TASK STATEMENT: Could you output every record below exactly, leaving out the pictures?

GIVEN DATA:

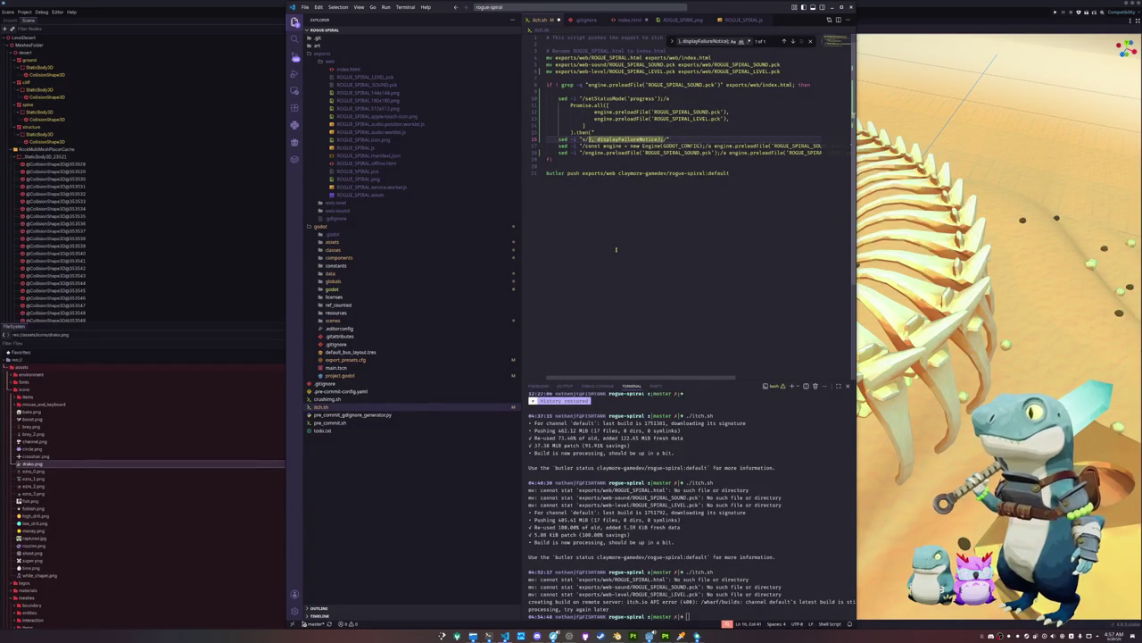
key(ctrl+shift+Left)
key(ctrl+shift+Left)
key(ctrl+shift+Left)
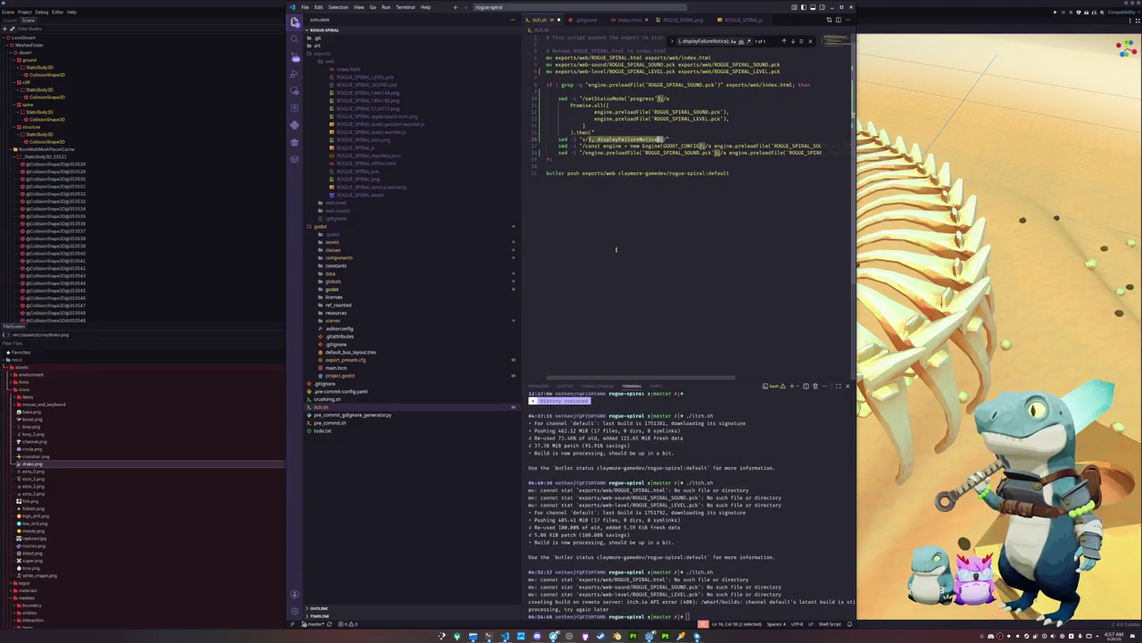
key(Left)
key(Right)
key(Right)
key(Right)
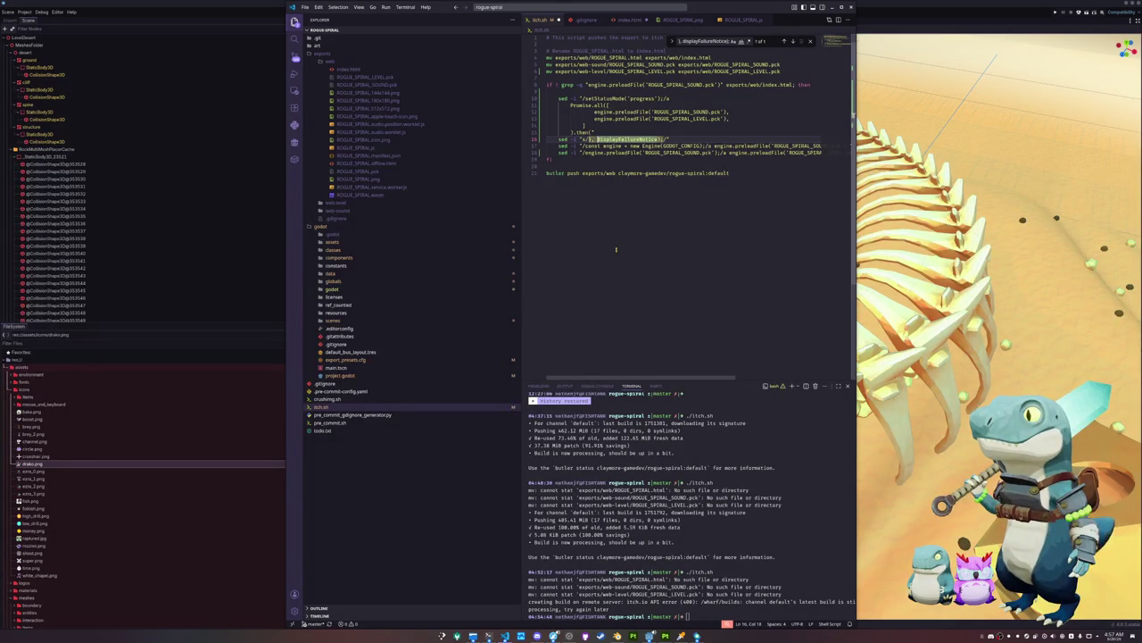
key(ctrl+v)
key(BackSpace)
text())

RESULT OF THIS TASK:
key(ctrl+shift+Left)
key(ctrl+shift+Left)
key(ctrl+shift+Left)
key(Left)
key(Right)
key(Right)
key(Right)
key(ctrl+v)
key(BackSpace)
text())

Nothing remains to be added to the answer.